Branle-bas de combat dans les sphères politiques directement concernées par les questions de défense. Du ministre aux commissions parlementaires, nombreux sont ceux qui tirent la sonnette d’alarme sur les conséquences d’une chute du gouvernement pour la trajectoire financière des armées et pour l’effort de transformation qu’elle sous-tend.
Pour les militaires français, l’incertitude budgétaire se complète désormais d’un éventuel blocage politique. Brandi par l’opposition, du gouvernement reviendrait à menacer la bonne tenue d’une loi de programmation militaire tout juste engagée. Ce vote « viendrait briser cet élan essentiel pour la protection de nos concitoyens, en empêchant la hausse proposée de 3,3 milliards d’euros pour le budget de notre défense », a déclaré le ministre des Armées, Sébastien Lecornu. « Ne pas l’adopter aurait des conséquences majeures et désastreuses », a pour sa part insisté le président de la commission des Affaires étrangères, de la défense et des forces armées du Sénat, Cédric Perrin (LR).
C’est avant tout une marche financière – la seconde, seulement – manquée et un coup d’arrêt pour la dynamique de transformation engagée à la suite du conflit russo-ukrainien. Traduit en chiffres, ce sont plus de 31 Md€ de crédits consacrés aux équipements « perdus » pour les nécessaires travaux de réarmement et modernisation des forces. Ce sont des programmes majeurs dont le lancement attendra, des jalons de développement non franchis à temps, des commandes reportées sine die et des livraisons compromises. La dissuasion devrait à elle seule faire une croix sur 5,7 Md€ de crédit, un effort pourtant « fondamental pour garantir cette clé de voute stratégique de notre défense », relevait Cédric Perrin. Ce sont aussi 700 postes supplémentaires dont le recrutement devient incertain, ainsi qu’un gel de la revalorisation salariale des militaires.
« Alors que le monde se réarme et que les menaces s’accumulent, nos armées et nos industriels ont besoin de stabilité, de visibilité, et donc de confiance. C’est l’inverse qui se produirait en cas d’adoption d’une motion de censure contre le budget de la France », a estimé Sébastien Lecornu. Sans l’investissement étatique, ce sont 4000 entreprises et plus de 200 000 emplois dont l’avenir s’assombrit d’autant plus que la concurrence à l’export s’exacerbe. Et un petit séisme pour une filière à qui il est demandé depuis plus de deux ans d’investir sur fonds propres pour produire plus, plus vite et moins cher. Une filière qui doit également, censure ou non, compiler avec l’explosion du report de charges, ce mécanisme permettant de décaler le paiement de certaines factures pour rentrer dans les cordes budgétaires de 2024.
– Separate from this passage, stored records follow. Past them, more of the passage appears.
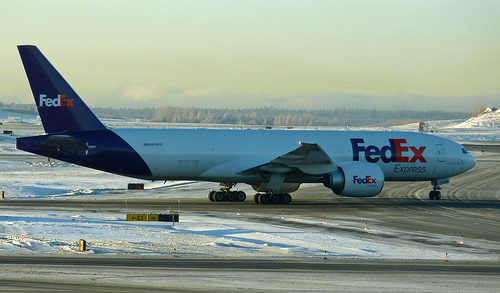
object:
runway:
[0, 146, 499, 292]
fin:
[15, 44, 106, 132]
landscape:
[1, 100, 496, 291]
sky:
[0, 1, 498, 111]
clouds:
[109, 70, 475, 104]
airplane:
[13, 44, 476, 206]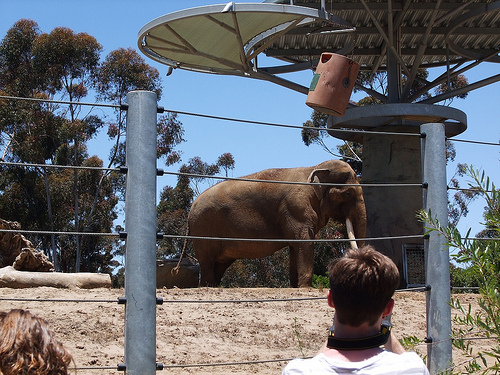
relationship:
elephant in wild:
[170, 159, 366, 288] [28, 31, 478, 369]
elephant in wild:
[170, 159, 366, 287] [50, 34, 450, 336]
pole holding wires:
[417, 117, 455, 373] [1, 92, 498, 373]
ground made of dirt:
[168, 293, 278, 364] [175, 291, 253, 363]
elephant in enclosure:
[170, 159, 366, 288] [7, 87, 494, 372]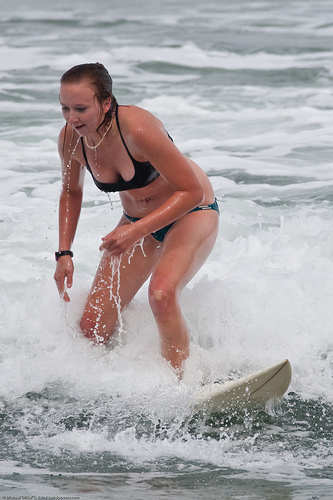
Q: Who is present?
A: A woman.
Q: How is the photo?
A: Clear.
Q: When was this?
A: Daytime.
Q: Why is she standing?
A: To surf.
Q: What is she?
A: A human.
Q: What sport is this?
A: Surfing.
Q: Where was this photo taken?
A: At the beach.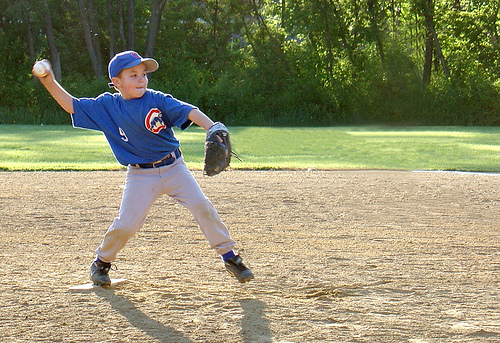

« Pour notre industrie de défense justement, et pour l’ensemble de ses sous-traitants, de la TPE familiale à nos grands champions, cela rendrait impossible de garantir fermement les très nombreuses commandes prévues. Cette censure c’est la mise en danger des emplois liés dans l’ensemble de nos territoires », constatait Sébastien Lecornu. Coïncidence ou non, le cabinet ministériel choisissait dans la foulée de détailler l’impact socio-économique du PLF 2025 pour les territoires. Un exercice inédit, et une éventuelle piqûre de rappel pour les parlementaires de l’opposition dont le département est directement concerné. Dans le Var, par exemple, ce sont 48 effectifs supplémentaires et plus de 273 M€ d’investissement dans les infrastructures qui sont menacés. Idem dans les Bouches-du-Rhône, où 11 emplois et 151 M€ sont prévus pour l’an prochain.
« Voter la censure aurait des répercussions concrètes et ne doit pas être pris à la légère. Nos soldats nous regardent, nos concitoyens nous regardent, agissons en responsabilité », insistait le député Jean-Michel Jacques (Ensemble), président de la commission de la Défense nationale et des forces armées de l’Assemblée nationale. L’impression de continuité difficilement obtenue au sortir de l’été risque pourtant de s’effacer au nom de l’irresponsabilité d’une partie de la classe politique.